I finally got some great advice from a wonderful therapist who helped me tame the insomnia beast. I'll share my secrets with you:
This was a hard one for me. I tried futilely to tire my brain out by playing a game on the computer or putting on a familiar movie. I was fighting a losing battle. There are two reasons for this:
When your brain becomes engaged in something, it revs up and neurons begin firing and ricocheting. This is contrary to what it needs to be doing prior to sleep. The latest research suggests that artificial light coming from laptop screens, TVs, etc. suppresses the sleep-inducing hormone melatonin.
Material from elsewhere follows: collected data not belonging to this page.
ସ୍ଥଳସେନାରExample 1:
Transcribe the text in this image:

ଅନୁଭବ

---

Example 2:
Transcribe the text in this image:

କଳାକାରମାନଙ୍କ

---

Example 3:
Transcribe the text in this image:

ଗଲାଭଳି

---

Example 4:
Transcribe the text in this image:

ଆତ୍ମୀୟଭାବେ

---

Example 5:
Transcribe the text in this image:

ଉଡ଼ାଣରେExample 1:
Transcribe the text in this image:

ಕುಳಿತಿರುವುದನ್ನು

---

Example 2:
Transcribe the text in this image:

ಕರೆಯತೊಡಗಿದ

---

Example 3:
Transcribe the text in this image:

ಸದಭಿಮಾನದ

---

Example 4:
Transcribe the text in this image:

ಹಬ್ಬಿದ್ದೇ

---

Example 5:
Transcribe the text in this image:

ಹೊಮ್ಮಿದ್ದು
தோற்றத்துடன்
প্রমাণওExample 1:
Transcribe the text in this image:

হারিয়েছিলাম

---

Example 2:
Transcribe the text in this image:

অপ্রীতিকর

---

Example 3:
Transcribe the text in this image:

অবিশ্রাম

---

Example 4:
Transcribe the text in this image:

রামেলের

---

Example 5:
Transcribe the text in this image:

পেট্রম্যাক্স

Anytime you play a game or respond to an email, your body actually tenses up and this tension results in the "fight or flight" response that prepares you for battle. Adrenalin is released and your ability to sleep is lost in the skirmish.
2. Establish a routine
Just as you should establish a routine with your children prior to bedtime, so should you set one for yourself. Give yourself a reasonable time to turn in. Try to do the same things at the same time in the same order. This trains your body to begin relaxing and preparing itself before you ever hit the pillow. Life sometimes gets in the way of the best plans, but the more you can attempt this, the smoother it will go.
Caffeine is fairly commonly known to disturb sleep, but contrary to popular belief, so is alcohol. Both actually cause disruptive sleep, deprivation and nightmares. Though it may help you in the short run to relax, in the long run, your sleep will not be sound.
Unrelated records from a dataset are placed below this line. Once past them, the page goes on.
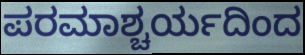
ಪರಮಾಶ್ಚರ್ಯದಿಂದ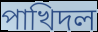
পাখিদল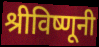
श्रीविष्णूनी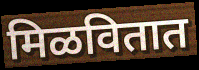
मिळवितातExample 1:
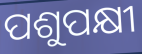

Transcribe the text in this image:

ପଶୁପକ୍ଷୀ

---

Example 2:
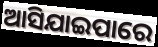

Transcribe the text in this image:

ଆସିଯାଇପାରେ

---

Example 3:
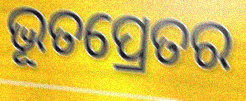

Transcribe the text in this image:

ଭୂତପ୍ରେତର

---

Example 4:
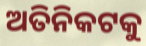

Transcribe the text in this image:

ଅତିନିକଟକୁ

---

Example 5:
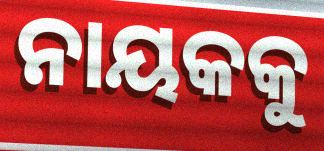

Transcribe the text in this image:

ନାୟକକୁ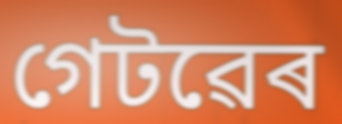
গেটৱেৰ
Sometimes a simple shift in the arrangement of your bedroom can help. If you have to sleep when it's light out, purchase black-out shades or drapes. If you live in the city and are bothered by the noise, purchase a white noise machine or run a fan. Keeping your bedroom tidy will also make it a more pleasant place to come to at the end of a long day. Also remember that your body temperature drops at night, so your room should be cool and comfortable.
5. Avoid any exercise that is aerobic
If you routinely exercise (good for you!), avoid any that involve aerobics which get your heart rate up. Instead, do your aerobics earlier in the day and before bed, do some slow and simple stretches to loosen those tight muscles.
6. Grab a good book
I wouldn't reach for a thriller, but a good classic can help distract your mind from the worries of the day.
7. Count your blessings
Try to avoid thinking of problems that will plague you through the night. Instead, think of good things. I take this time to have a talk with God and thank him for all the goodness in my life. Some days are a little leaner than others, but I generally don't get through the list before I'm sound asleep.
No more simpering in the corner for you. Stand up and face the enemy. Routine is insomnia's worst nightmare, so turn the table on sleepless nights by developing your own nighttime itinerary. Sweet dreams!